7 - Building your dataset

This content is also available at learn.palantir.com ↗ and is presented here for accessibility purposes.

📖 Task Introduction

Once you’ve developed, previewed, and committed your code and CI checks are passing without error, you’re able to initiate a dataset build that will generate the output dataset on your branch. Because Foundry datasets, like repositories, exist on branches, you can have different versions of the data that reflect the underlying code on that branch. As mentioned in the product documentation, you should use uniform branch names across all stages of your pipeline to ensure downstream branches read from the correct upstream branch.

Take a moment to review this documentation page on repositories, datasets, and fallback branches to learn how branch names impact upstream and downstream data transformations.

🔨 Task Instructions

  1. From the code editor of your code repository, select the Build in the top right of the screen.

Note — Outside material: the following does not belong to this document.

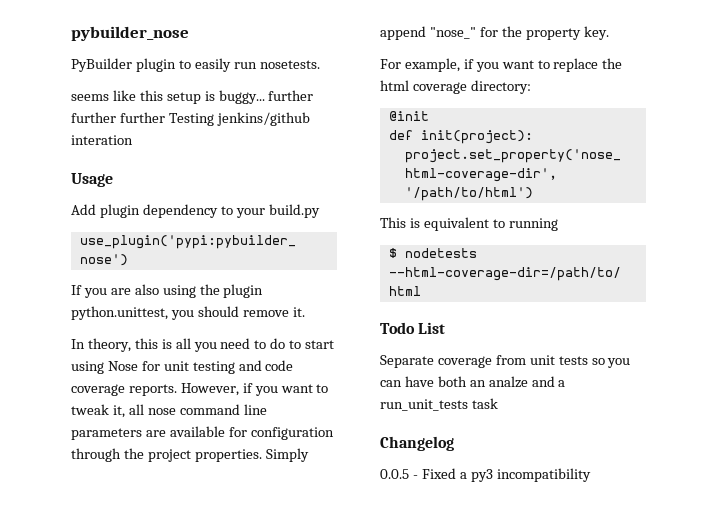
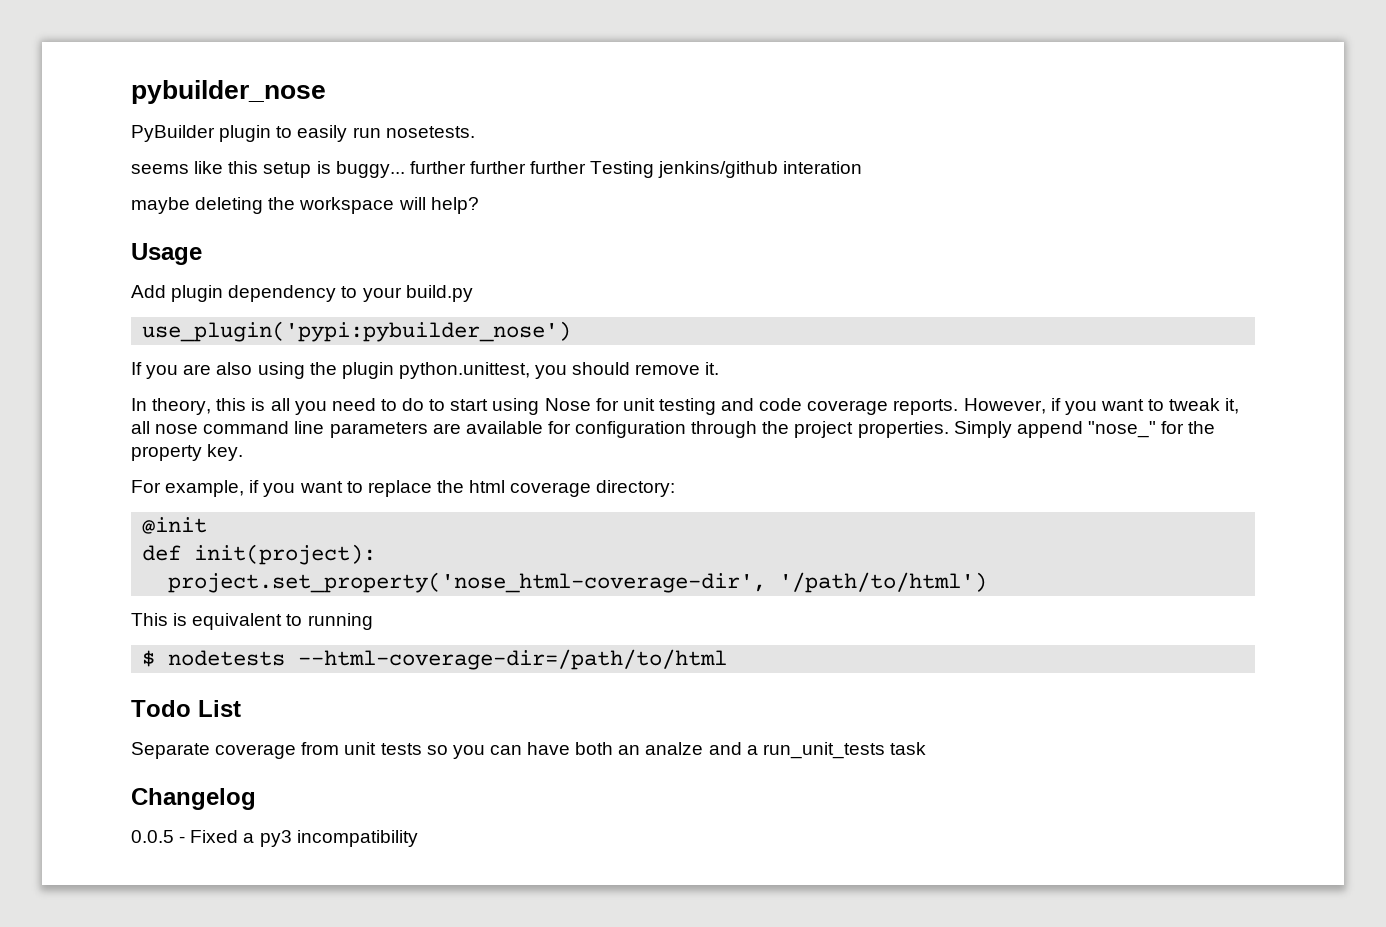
(133, 140) none -> [131,197,479,214] // maybe deleting the workspace will help?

    Depending on the state of your repository, kicking off a build may trigger a new CI check. If it does, wait a few moments for it to complete. If you want to monitor the check process, you can click the View details link in the Build helper window at the bottom of your screen and then return to the Code tab when desired.

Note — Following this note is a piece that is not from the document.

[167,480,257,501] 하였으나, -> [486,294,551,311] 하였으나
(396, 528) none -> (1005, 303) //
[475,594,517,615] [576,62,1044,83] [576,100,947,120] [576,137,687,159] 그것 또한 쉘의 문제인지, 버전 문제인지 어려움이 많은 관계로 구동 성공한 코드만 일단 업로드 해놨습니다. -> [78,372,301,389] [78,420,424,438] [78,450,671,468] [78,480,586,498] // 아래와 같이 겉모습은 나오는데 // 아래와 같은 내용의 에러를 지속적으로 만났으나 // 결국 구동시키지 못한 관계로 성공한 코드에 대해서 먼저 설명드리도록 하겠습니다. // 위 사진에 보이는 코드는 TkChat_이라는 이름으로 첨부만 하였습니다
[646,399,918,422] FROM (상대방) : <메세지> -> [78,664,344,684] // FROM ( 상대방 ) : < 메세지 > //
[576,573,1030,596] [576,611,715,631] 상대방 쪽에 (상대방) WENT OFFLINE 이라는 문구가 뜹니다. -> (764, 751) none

  2. Once the dataset build begins, you can view the progress bar in the Build helper window. For additional info on the build process—including Spark behavior—ctrl+select the View build button in the helper window to monitor the build in the Job Tracker application. We’ll return to the Job Tracker in future tutorials.

  3. When the build has successfully finished, you can access the output dataset in a number of ways. Ctrl+click on the output path on line 6 of your code to open the dataset in a new tab. If this isn’t working of you, refresh your browser; all transform outputs that have been successfully built are hyperlinked to their location in Foundry from the code editor.

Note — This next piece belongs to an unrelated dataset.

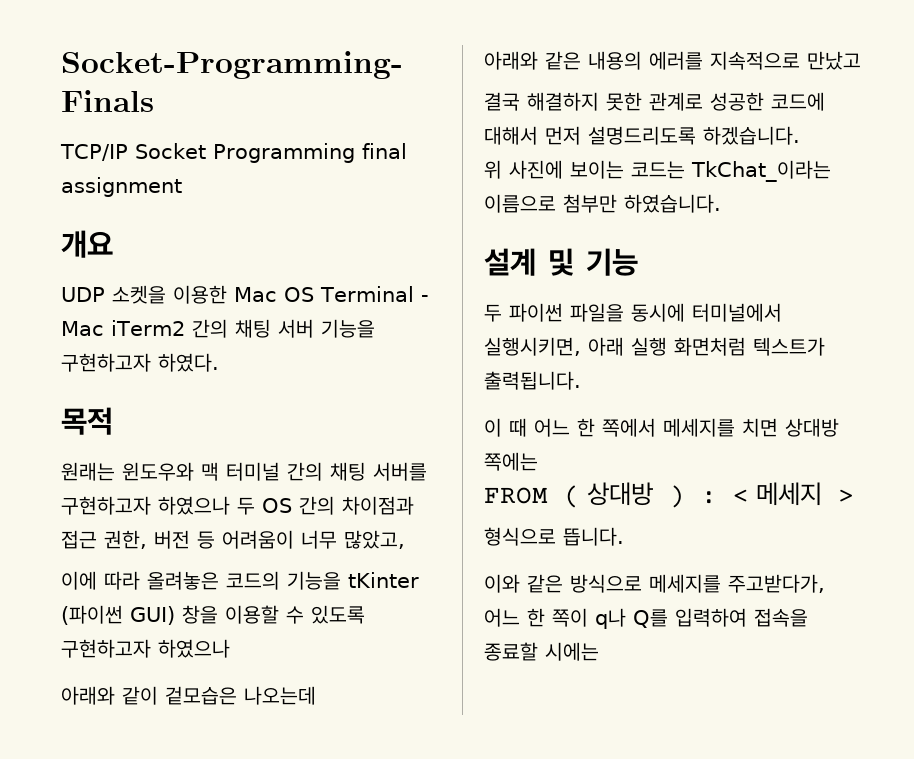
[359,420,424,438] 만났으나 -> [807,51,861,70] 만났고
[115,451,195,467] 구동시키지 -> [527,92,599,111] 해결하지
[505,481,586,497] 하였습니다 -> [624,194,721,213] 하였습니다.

    The dataset will open on your branch in the dataset application.

  4. Return to your code repository.

  5. Your repository uses a resource called the Shrinkwrap to map input/output paths to actual dataset resource IDs (RID). This enables you to move your input/output files around in Foundry without confusing your transform (which currently only lists the file paths.

    Between lines 4 and 5 in your code editor, click the hyperlinked text: “Replace paths with RIDs.” This will ensure your input and output values unequivocally indicate the precise dataset they’re referring to (rather than to a potentially stale file path).

  6. This change to your code must be committed to the branch. Click the Commit button and enter a short, meaningful commit message ↗, such as "refactor: replace paths with RIDs."